With almost daily advances in self-monitoring, individuals can follow their sleep patterns, exercise activities, and vital signs. This lends itself to modification of behavior. In keeping with that benefit, what would happen if every person in the U.S. had access, in addition to the benefits just listed, to an inexpensive Continuous Blood Glucose Monitor system that would deliver a real-time readout of calorie consumption and exercise benefits? Of course, maximizing the benefits of deploying and using monitoring devices will require provider and consumer education.
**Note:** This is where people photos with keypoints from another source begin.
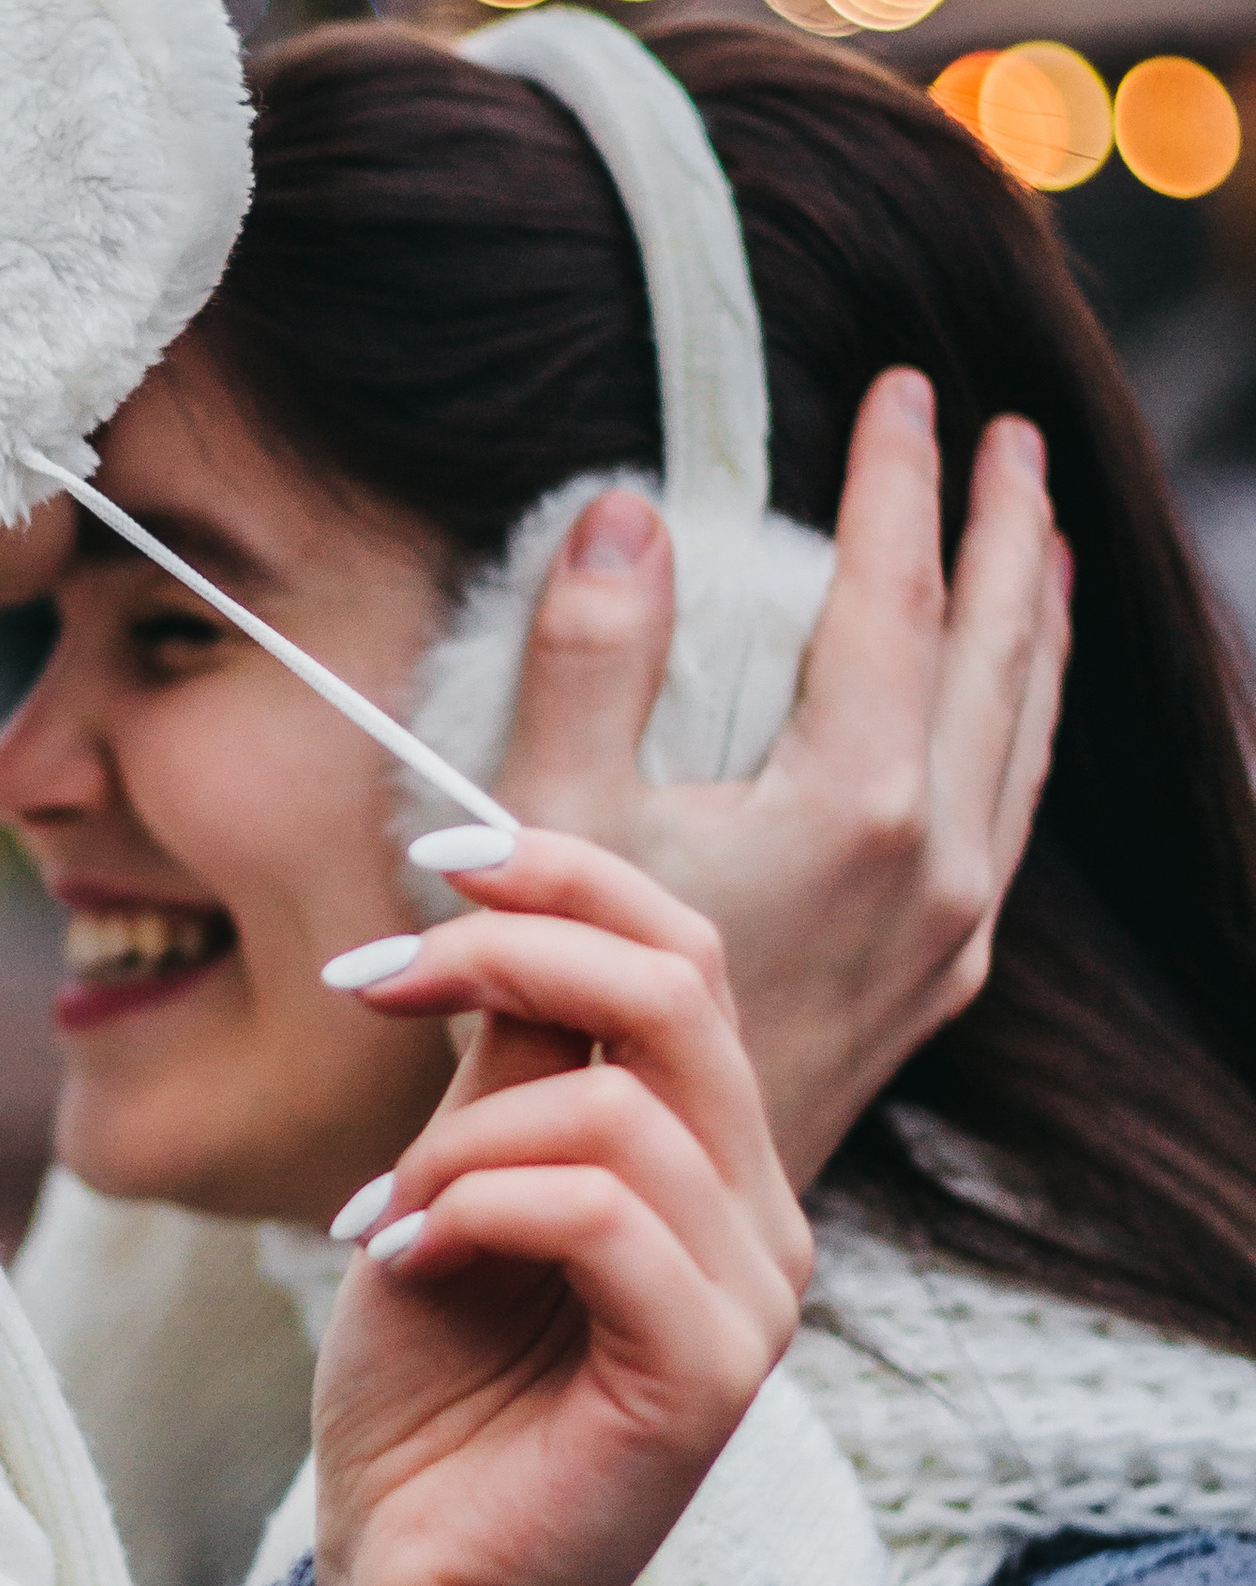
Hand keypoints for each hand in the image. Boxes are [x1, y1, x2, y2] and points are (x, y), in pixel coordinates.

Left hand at [310, 831, 809, 1585]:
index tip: (435, 860)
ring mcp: (750, 1301)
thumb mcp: (452, 1186)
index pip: (684, 957)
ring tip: (389, 1217)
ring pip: (617, 1107)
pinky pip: (603, 1215)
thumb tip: (484, 912)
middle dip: (507, 954)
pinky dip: (475, 1209)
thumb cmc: (431, 1400)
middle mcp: (758, 1217)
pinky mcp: (708, 1378)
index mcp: (708, 1158)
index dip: (567, 878)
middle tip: (372, 981)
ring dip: (458, 1137)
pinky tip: (403, 1258)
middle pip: (676, 992)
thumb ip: (502, 1067)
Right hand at [489, 371, 1067, 1186]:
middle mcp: (936, 864)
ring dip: (1033, 627)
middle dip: (1004, 531)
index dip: (900, 480)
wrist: (643, 1197)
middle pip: (997, 654)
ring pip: (1026, 740)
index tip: (907, 387)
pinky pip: (1012, 814)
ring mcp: (954, 931)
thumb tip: (624, 504)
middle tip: (1011, 433)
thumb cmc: (570, 1012)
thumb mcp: (548, 819)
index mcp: (855, 805)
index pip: (895, 593)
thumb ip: (589, 655)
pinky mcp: (941, 980)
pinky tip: (1001, 712)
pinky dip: (1022, 727)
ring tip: (1038, 545)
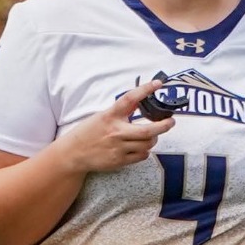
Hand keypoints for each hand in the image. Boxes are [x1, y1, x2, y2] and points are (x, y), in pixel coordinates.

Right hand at [54, 81, 175, 173]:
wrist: (73, 153)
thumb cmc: (88, 132)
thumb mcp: (103, 116)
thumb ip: (122, 111)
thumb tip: (140, 100)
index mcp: (110, 116)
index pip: (130, 99)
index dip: (145, 89)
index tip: (158, 83)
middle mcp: (116, 132)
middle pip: (147, 131)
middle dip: (164, 126)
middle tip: (171, 122)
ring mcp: (118, 148)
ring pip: (147, 144)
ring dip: (153, 139)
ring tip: (152, 135)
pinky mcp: (119, 161)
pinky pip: (141, 156)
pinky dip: (145, 150)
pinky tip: (140, 147)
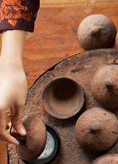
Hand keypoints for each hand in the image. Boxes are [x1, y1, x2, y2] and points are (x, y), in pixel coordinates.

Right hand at [0, 30, 26, 144]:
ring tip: (12, 127)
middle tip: (15, 136)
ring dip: (1, 128)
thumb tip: (21, 134)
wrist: (9, 70)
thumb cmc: (16, 85)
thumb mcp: (19, 105)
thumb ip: (18, 121)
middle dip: (4, 135)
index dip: (8, 139)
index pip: (0, 132)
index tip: (17, 142)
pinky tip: (7, 120)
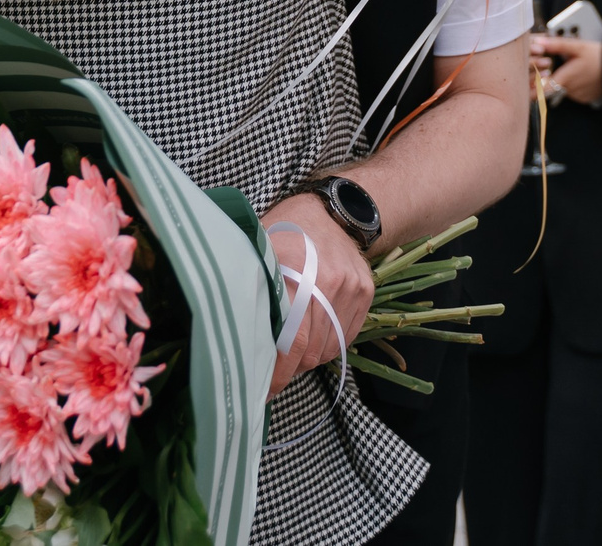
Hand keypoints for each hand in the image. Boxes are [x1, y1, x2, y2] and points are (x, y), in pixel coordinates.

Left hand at [258, 193, 373, 397]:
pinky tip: (312, 336)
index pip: (292, 341)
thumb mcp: (259, 253)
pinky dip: (328, 345)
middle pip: (311, 351)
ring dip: (309, 358)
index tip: (264, 390)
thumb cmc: (283, 232)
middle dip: (290, 369)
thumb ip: (252, 292)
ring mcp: (351, 286)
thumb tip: (236, 342)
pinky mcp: (365, 291)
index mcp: (296, 273)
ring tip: (291, 351)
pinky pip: (346, 337)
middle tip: (273, 371)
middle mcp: (329, 281)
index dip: (278, 373)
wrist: (329, 210)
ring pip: (329, 348)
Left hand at [534, 34, 601, 105]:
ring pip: (563, 90)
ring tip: (575, 69)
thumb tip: (538, 42)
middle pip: (552, 87)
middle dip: (551, 79)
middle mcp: (570, 90)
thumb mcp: (578, 46)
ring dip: (564, 82)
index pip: (542, 89)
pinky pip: (574, 94)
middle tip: (558, 68)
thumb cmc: (600, 57)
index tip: (527, 86)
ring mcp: (578, 96)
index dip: (534, 88)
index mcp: (565, 78)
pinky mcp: (586, 99)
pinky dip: (574, 86)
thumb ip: (557, 45)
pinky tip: (582, 76)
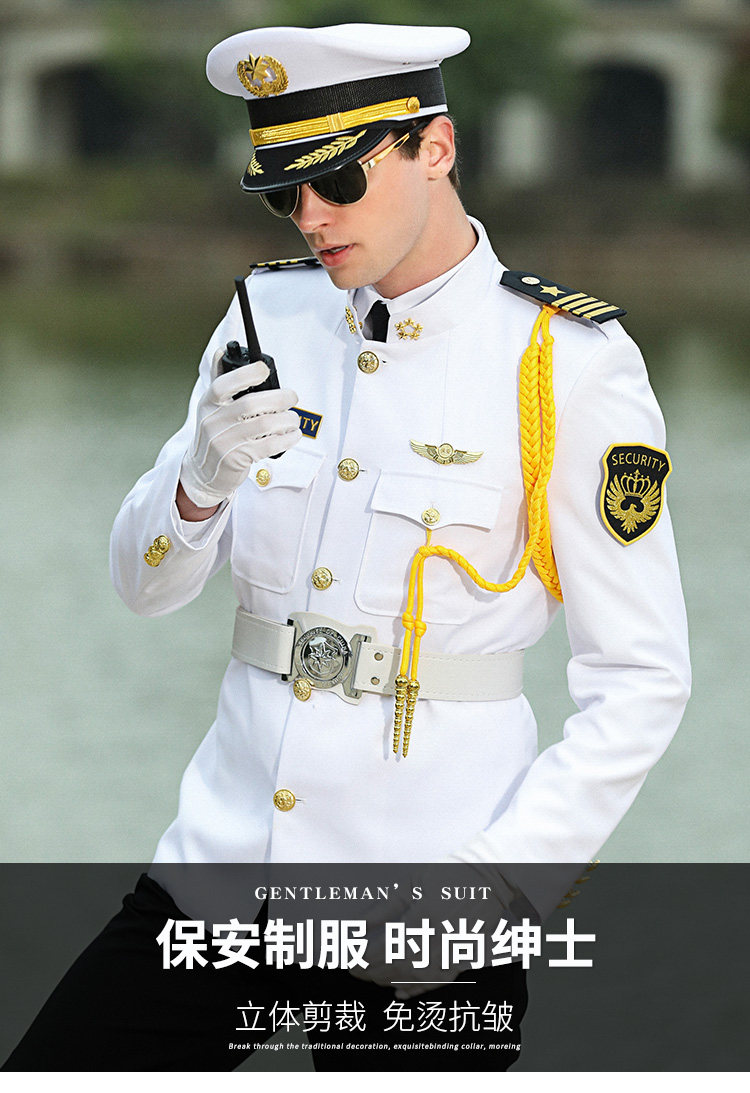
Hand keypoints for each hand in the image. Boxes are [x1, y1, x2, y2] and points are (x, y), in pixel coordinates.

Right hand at [179, 349, 301, 507]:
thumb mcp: (210, 408)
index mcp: (208, 404)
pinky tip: (292, 435)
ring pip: (264, 425)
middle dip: (279, 397)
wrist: (202, 473)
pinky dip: (286, 439)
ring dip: (287, 420)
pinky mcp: (237, 459)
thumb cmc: (214, 436)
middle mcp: (214, 422)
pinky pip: (269, 446)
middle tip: (292, 397)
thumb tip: (223, 350)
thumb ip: (219, 381)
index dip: (246, 374)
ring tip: (294, 419)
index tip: (264, 369)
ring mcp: (225, 442)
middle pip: (251, 404)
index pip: (223, 384)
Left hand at [348, 864, 533, 998]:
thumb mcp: (412, 884)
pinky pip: (435, 983)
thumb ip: (384, 908)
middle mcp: (438, 940)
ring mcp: (452, 953)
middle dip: (372, 972)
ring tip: (373, 977)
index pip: (384, 948)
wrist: (490, 879)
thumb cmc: (449, 875)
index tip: (348, 958)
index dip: (363, 957)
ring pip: (414, 980)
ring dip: (389, 982)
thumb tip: (358, 925)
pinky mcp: (462, 959)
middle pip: (396, 967)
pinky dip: (415, 990)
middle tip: (355, 969)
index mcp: (423, 918)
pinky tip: (399, 992)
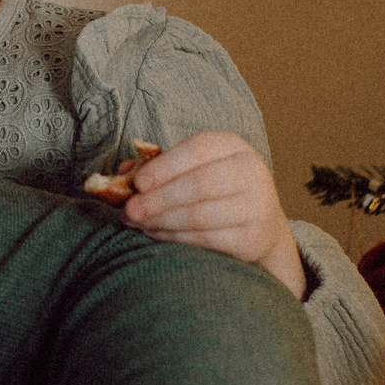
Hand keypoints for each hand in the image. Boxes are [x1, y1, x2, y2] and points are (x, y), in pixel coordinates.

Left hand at [122, 131, 304, 298]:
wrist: (261, 225)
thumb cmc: (216, 190)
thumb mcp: (194, 168)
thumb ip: (160, 167)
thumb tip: (123, 172)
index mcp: (232, 146)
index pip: (196, 150)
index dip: (164, 167)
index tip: (138, 183)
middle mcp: (250, 171)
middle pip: (198, 184)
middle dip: (159, 198)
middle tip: (130, 210)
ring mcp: (255, 205)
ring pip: (200, 214)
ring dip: (162, 221)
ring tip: (138, 224)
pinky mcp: (252, 237)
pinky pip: (206, 238)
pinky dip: (176, 238)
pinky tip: (157, 234)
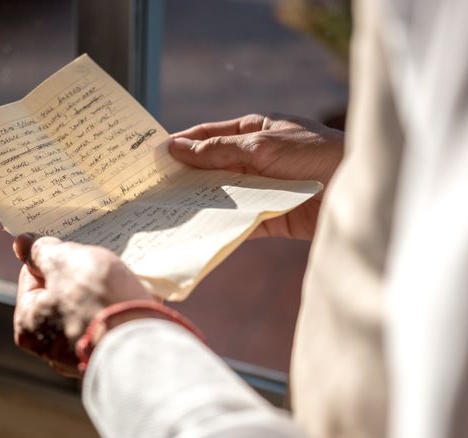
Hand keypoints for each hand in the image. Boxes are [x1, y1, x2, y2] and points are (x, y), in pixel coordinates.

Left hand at [12, 234, 151, 376]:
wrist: (144, 345)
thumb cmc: (99, 302)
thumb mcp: (66, 262)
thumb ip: (42, 251)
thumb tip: (22, 242)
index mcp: (29, 327)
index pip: (32, 277)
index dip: (54, 259)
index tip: (75, 253)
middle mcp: (51, 350)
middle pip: (61, 297)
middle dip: (80, 279)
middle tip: (100, 269)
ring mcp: (81, 358)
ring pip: (88, 312)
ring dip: (102, 296)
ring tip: (121, 286)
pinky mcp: (110, 359)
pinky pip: (109, 327)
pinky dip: (118, 313)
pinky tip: (131, 303)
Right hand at [169, 114, 343, 239]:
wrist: (357, 187)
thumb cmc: (314, 153)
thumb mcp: (261, 146)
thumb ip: (219, 151)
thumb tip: (178, 148)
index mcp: (254, 132)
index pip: (209, 136)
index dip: (182, 144)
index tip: (154, 155)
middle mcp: (255, 159)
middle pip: (212, 167)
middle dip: (186, 176)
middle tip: (154, 187)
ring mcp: (261, 188)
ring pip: (223, 195)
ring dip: (200, 202)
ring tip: (168, 211)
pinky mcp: (269, 215)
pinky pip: (239, 220)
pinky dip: (221, 224)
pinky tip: (199, 230)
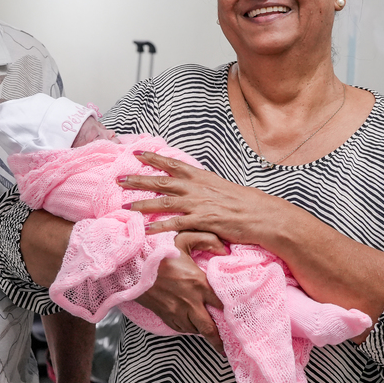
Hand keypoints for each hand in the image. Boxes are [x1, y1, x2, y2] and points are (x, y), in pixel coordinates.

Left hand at [120, 150, 279, 247]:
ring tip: (124, 207)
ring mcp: (199, 204)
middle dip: (139, 179)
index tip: (136, 153)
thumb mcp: (222, 188)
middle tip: (119, 178)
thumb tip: (191, 186)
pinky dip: (159, 226)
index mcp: (202, 177)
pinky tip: (146, 229)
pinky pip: (176, 223)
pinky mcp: (203, 221)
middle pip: (162, 181)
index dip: (153, 158)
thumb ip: (204, 187)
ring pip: (164, 202)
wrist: (264, 215)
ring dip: (142, 204)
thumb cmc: (246, 204)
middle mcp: (197, 188)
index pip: (173, 164)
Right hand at [136, 231, 225, 353]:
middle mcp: (191, 302)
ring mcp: (177, 312)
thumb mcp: (183, 239)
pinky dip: (188, 329)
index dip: (232, 312)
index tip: (238, 318)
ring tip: (211, 335)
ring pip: (196, 330)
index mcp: (199, 284)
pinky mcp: (165, 316)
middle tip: (226, 347)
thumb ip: (207, 240)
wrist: (131, 267)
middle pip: (210, 328)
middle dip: (219, 340)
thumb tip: (224, 249)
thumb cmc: (158, 252)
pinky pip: (181, 329)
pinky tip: (192, 325)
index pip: (222, 304)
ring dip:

However, such monitoring leads to measurable healthy changes in lifestyle. 74% of US adults are overweight, which is it is one of the most significant factors affecting health. Self-monitoring is a way of raising patient awareness and is a stimulus for behavior modification. Proactive patient involvement in their health is much more effective than the costlier reactive need for disease treatment.
Healthcare Is A Business
Fifth, Kennedy would have his most significant effect on healthcare if he could refocus the money-making business of medicine to its original goal of maintaining and improving health. For-profit takeovers of healthcare facilities may yield impressive returns for investors, but, in some cases, returns significantly accrue only at the cost of poorer patient care and outcomes. The latter is due to cutbacks instituted at some facilities in the name of efficiency and cost containment. Primary Care Physicians and other specialists must see as many as 40 patients daily to meet their performance metrics. The most significant cost for any healthcare facility is staff. While cutting staff does cut costs, it also leads to over-taxation of the remaining staff, burnout, and poorer patient care. A 10% increase in nurses’ intention to quit is linked to a 14% increase in patient mortality. Doctors register similar complaints, and dissatisfaction is one reason for the shortage of primary care physicians. The fact that healthcare is a business does not and should never put profit over health.
On November 5th, the American voters delivered a mandate for change. The new administration is, so far, long on promises and short on details. On the healthcare prescription, RFK Jr. may be just what the doctor ordered to change that.